Your objective
Nothing but the images is to be left out of your exact copy of the entries.

Input for this task
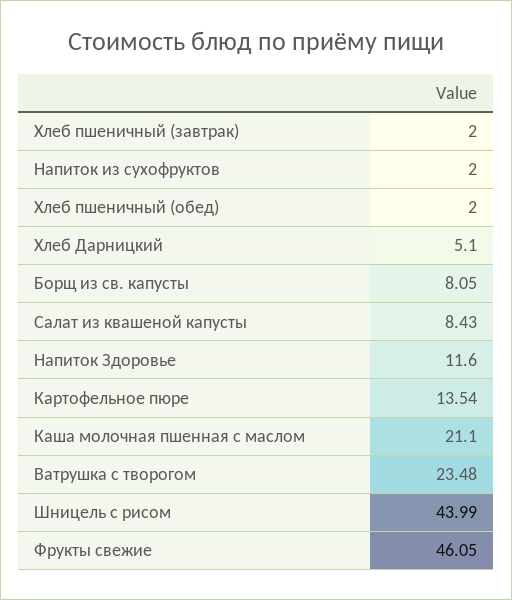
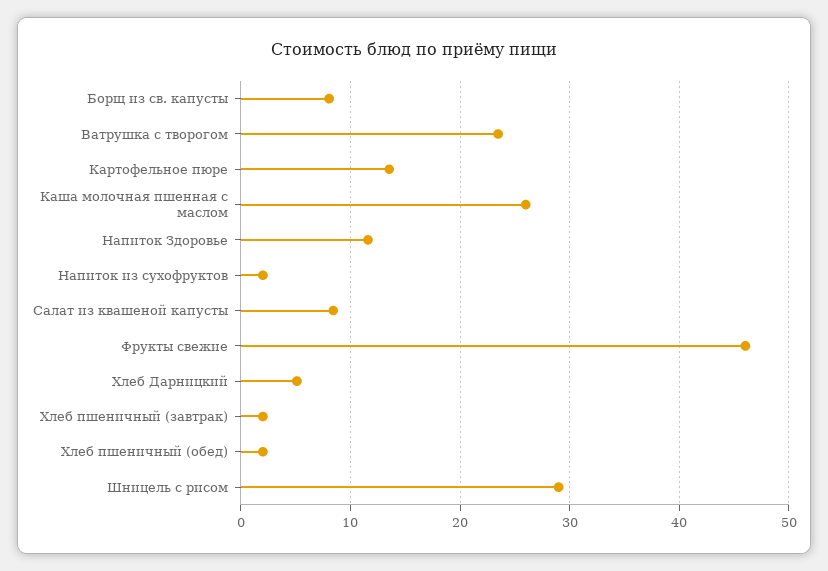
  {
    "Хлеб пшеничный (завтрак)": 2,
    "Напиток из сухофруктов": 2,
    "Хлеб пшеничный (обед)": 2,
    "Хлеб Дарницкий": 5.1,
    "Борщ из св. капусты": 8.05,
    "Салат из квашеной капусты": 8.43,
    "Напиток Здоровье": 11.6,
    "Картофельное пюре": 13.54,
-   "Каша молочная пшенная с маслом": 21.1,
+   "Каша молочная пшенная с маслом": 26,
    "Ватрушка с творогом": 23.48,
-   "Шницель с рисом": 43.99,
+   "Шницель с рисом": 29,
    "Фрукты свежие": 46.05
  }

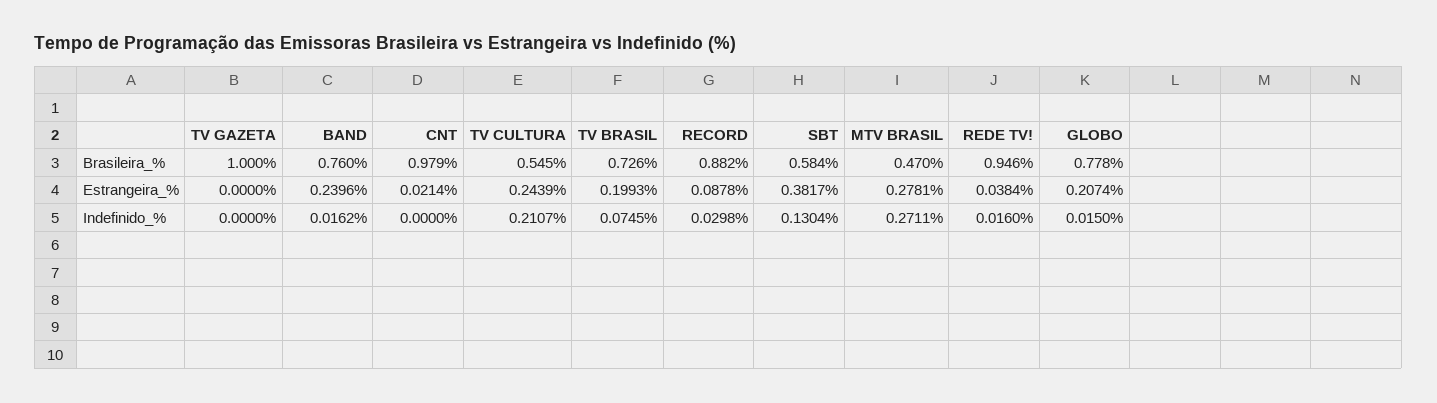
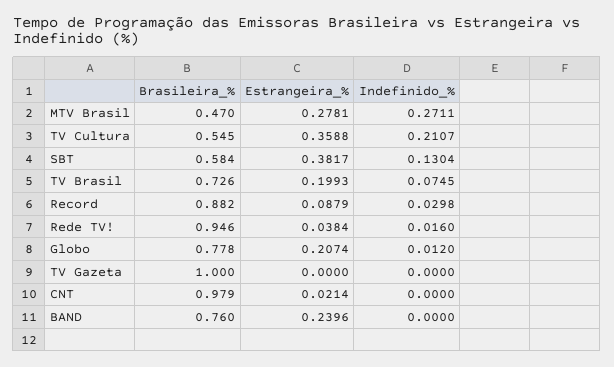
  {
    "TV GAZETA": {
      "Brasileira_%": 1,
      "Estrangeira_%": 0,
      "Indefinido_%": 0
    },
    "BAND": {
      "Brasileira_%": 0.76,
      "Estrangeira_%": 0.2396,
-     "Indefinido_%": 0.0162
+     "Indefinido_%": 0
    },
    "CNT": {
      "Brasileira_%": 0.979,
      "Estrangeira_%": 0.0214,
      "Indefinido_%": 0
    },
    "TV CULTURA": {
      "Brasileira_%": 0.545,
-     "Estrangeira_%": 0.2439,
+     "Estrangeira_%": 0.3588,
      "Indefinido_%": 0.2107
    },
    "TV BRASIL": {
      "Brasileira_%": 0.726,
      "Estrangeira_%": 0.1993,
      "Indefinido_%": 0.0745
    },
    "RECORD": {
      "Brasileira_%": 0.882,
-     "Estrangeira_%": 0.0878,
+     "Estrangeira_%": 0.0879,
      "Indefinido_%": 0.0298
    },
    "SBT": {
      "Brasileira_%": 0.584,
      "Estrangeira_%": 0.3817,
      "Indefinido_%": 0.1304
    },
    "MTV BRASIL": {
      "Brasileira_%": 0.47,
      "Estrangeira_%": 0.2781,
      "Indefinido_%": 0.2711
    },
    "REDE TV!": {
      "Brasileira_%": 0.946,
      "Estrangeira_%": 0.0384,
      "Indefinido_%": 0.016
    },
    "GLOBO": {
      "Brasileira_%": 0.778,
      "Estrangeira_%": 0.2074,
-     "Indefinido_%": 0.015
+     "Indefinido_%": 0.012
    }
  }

Answer section
  {
    "Хлеб пшеничный (завтрак)": 2,
    "Напиток из сухофруктов": 2,
    "Хлеб пшеничный (обед)": 2,
    "Хлеб Дарницкий": 5.1,
    "Борщ из св. капусты": 8.05,
    "Салат из квашеной капусты": 8.43,
    "Напиток Здоровье": 11.6,
    "Картофельное пюре": 13.54,
-   "Каша молочная пшенная с маслом": 21.1,
+   "Каша молочная пшенная с маслом": 26,
    "Ватрушка с творогом": 23.48,
-   "Шницель с рисом": 43.99,
+   "Шницель с рисом": 29,
    "Фрукты свежие": 46.05
  }

  {
    "TV GAZETA": {
      "Brasileira_%": 1,
      "Estrangeira_%": 0,
      "Indefinido_%": 0
    },
    "BAND": {
      "Brasileira_%": 0.76,
      "Estrangeira_%": 0.2396,
-     "Indefinido_%": 0.0162
+     "Indefinido_%": 0
    },
    "CNT": {
      "Brasileira_%": 0.979,
      "Estrangeira_%": 0.0214,
      "Indefinido_%": 0
    },
    "TV CULTURA": {
      "Brasileira_%": 0.545,
-     "Estrangeira_%": 0.2439,
+     "Estrangeira_%": 0.3588,
      "Indefinido_%": 0.2107
    },
    "TV BRASIL": {
      "Brasileira_%": 0.726,
      "Estrangeira_%": 0.1993,
      "Indefinido_%": 0.0745
    },
    "RECORD": {
      "Brasileira_%": 0.882,
-     "Estrangeira_%": 0.0878,
+     "Estrangeira_%": 0.0879,
      "Indefinido_%": 0.0298
    },
    "SBT": {
      "Brasileira_%": 0.584,
      "Estrangeira_%": 0.3817,
      "Indefinido_%": 0.1304
    },
    "MTV BRASIL": {
      "Brasileira_%": 0.47,
      "Estrangeira_%": 0.2781,
      "Indefinido_%": 0.2711
    },
    "REDE TV!": {
      "Brasileira_%": 0.946,
      "Estrangeira_%": 0.0384,
      "Indefinido_%": 0.016
    },
    "GLOBO": {
      "Brasileira_%": 0.778,
      "Estrangeira_%": 0.2074,
-     "Indefinido_%": 0.015
+     "Indefinido_%": 0.012
    }
  }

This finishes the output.